**Extracted text**
□ □ □ □
Walking to and from school in the 1950s and ‘60s yielded exercise, adventure, learning and fond memories.
Rich walked or bicycled about a mile to and from school down one road, along a woodsy path, across the Rockaway River, and around a wetland to school. Along the way were frogs to catch, stones to toss in the river, and little melted snow streams to dam with rocks and watch the water flow. The trek to school may have been as educational as the classroom topics and lots more fun.
On her way to a friend’s house in Florida, Marion balanced along logs and stopped to talk with the friendly horse in a pasture. In New Hampshire she and friend, Pete Martell, opted for the hypotenuse route to school. They had just learned that the shortest distance between two points is a straight line! Instead of following the road through the village and down School Street, they crossed the Piscataquog River on a large pipe above the dam and jagged rocks connecting two factories. Half way across the pipe, the consequences of a fall dawned on her. This one-time “adventure” became a lifelong lesson in thinking through actions.
□ □ □ □
**Listed records**
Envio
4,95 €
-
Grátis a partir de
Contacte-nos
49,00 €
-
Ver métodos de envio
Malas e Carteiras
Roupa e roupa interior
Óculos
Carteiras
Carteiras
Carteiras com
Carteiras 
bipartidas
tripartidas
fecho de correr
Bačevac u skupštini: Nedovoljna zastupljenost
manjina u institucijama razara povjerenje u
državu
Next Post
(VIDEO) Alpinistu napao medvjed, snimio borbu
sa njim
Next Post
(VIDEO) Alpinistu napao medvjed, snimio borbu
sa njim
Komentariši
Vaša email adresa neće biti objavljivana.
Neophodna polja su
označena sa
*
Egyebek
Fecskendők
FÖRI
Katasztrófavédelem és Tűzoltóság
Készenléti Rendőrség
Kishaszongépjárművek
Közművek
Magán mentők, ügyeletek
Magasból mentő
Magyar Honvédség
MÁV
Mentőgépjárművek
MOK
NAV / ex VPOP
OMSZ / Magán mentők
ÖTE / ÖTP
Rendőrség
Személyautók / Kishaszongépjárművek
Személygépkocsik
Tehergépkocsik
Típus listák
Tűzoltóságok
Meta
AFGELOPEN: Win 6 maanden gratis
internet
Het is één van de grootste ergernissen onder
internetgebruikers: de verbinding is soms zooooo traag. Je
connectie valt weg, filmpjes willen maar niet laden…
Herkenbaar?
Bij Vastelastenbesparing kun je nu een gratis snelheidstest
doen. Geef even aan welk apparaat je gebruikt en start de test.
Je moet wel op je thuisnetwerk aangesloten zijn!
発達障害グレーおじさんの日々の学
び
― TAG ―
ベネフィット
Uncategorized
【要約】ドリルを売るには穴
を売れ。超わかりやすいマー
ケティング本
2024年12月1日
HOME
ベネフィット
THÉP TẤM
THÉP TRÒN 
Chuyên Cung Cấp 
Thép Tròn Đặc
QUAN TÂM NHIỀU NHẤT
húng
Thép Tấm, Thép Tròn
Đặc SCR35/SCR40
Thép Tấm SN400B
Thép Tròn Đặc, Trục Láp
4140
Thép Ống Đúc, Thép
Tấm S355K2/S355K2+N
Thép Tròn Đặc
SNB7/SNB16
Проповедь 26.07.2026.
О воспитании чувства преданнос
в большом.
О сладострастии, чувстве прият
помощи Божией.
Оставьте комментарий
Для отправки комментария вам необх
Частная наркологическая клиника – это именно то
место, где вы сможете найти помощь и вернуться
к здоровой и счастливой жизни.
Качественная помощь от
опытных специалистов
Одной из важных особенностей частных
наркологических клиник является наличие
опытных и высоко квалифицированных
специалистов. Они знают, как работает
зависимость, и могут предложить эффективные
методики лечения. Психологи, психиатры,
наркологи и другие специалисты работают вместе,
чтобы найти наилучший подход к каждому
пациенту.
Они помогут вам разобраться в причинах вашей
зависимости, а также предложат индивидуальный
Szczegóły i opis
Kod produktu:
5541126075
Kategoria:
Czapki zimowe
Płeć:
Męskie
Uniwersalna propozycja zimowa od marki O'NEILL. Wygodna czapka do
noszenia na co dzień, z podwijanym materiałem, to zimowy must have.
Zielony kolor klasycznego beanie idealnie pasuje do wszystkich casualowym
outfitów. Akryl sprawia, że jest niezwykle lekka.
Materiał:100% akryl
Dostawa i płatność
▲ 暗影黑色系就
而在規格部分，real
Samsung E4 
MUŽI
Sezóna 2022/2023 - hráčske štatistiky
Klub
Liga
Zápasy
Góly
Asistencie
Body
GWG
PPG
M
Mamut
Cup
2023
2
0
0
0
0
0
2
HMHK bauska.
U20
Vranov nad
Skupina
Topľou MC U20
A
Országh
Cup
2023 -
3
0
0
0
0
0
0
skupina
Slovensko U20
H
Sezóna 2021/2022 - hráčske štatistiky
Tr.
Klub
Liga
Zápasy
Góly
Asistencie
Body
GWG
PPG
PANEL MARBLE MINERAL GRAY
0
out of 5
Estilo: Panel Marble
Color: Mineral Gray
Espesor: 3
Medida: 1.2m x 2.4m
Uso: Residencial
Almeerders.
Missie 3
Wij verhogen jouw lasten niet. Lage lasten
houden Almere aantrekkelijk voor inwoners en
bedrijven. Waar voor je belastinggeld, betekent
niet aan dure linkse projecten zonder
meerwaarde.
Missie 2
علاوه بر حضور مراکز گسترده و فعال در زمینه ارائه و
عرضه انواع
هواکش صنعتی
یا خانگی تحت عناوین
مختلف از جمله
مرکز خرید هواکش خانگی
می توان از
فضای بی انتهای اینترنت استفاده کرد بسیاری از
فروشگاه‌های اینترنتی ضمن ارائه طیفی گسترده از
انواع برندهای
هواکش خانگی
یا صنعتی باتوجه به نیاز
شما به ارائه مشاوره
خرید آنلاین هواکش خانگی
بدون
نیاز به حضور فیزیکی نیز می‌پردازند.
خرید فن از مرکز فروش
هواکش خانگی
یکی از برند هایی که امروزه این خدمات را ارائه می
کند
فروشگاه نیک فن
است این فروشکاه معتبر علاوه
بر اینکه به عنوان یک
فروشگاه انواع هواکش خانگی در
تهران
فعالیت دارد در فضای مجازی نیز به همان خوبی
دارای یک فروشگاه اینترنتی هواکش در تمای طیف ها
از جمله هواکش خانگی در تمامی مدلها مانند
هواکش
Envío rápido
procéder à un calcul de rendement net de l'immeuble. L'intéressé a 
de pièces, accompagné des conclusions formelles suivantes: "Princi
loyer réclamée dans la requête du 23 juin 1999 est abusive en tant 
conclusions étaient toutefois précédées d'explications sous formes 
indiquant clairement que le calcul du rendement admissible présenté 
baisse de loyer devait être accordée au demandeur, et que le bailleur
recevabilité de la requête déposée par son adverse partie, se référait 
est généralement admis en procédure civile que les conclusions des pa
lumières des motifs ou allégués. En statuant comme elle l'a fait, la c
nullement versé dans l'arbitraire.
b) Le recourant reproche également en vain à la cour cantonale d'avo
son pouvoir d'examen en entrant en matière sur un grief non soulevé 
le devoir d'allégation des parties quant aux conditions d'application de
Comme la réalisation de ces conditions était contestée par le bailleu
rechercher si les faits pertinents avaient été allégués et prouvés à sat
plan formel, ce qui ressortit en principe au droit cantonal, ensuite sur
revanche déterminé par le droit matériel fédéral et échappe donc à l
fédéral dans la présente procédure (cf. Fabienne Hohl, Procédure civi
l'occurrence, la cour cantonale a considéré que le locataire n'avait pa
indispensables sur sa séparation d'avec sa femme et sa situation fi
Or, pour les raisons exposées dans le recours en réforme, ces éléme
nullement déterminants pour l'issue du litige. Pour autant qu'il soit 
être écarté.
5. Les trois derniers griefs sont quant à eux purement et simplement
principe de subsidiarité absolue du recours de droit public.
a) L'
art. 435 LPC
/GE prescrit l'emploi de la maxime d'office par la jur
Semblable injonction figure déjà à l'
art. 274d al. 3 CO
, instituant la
□ □ □ □
**Work request 1**
From the piece on walking to school, print the passage that begins at the words "On her way to" and stops after the words "thinking through actions.".
**Work request 2**
Proceed with the account of walking to school in the 1950s and '60s from where it stops.

**Written response 1**
On her way to a friend’s house in Florida, Marion balanced along logs and stopped to talk with the friendly horse in a pasture. In New Hampshire she and friend, Pete Martell, opted for the hypotenuse route to school. They had just learned that the shortest distance between two points is a straight line! Instead of following the road through the village and down School Street, they crossed the Piscataquog River on a large pipe above the dam and jagged rocks connecting two factories. Half way across the pipe, the consequences of a fall dawned on her. This one-time “adventure” became a lifelong lesson in thinking through actions.

**Written response 2**
At a recent conference Blue Zones Director of Innovation and Inspiration, Dan Burden, told us the odds of a child being abducted by strangers has been dropping for years and is lower today than in the 50’s. Ironically, modern parents fear abduction and drive their kids to school, robbing them of exercise, fun, and learning.
Cedar Rapids Community School administrator, Steve Graham, told us that most school districts built schools in residential neighborhoods so children could walk. Nearby streets were never designed for the heavy traffic that now occurs each morning and afternoon when parents drop off or pick up kids, even when they live just a block or two away.
We were free range kids. Mom and Dad expected us to get to and from destinations and to exercise good judgment. We made mistakes, got skinned knees and mosquito bites, but we learned. In those delicious walks after school and on weekend rambles we invented games played in vacant lots with other kids, chased butterflies, stomped in the snow, climbed trees and experienced the world first hand. We learned.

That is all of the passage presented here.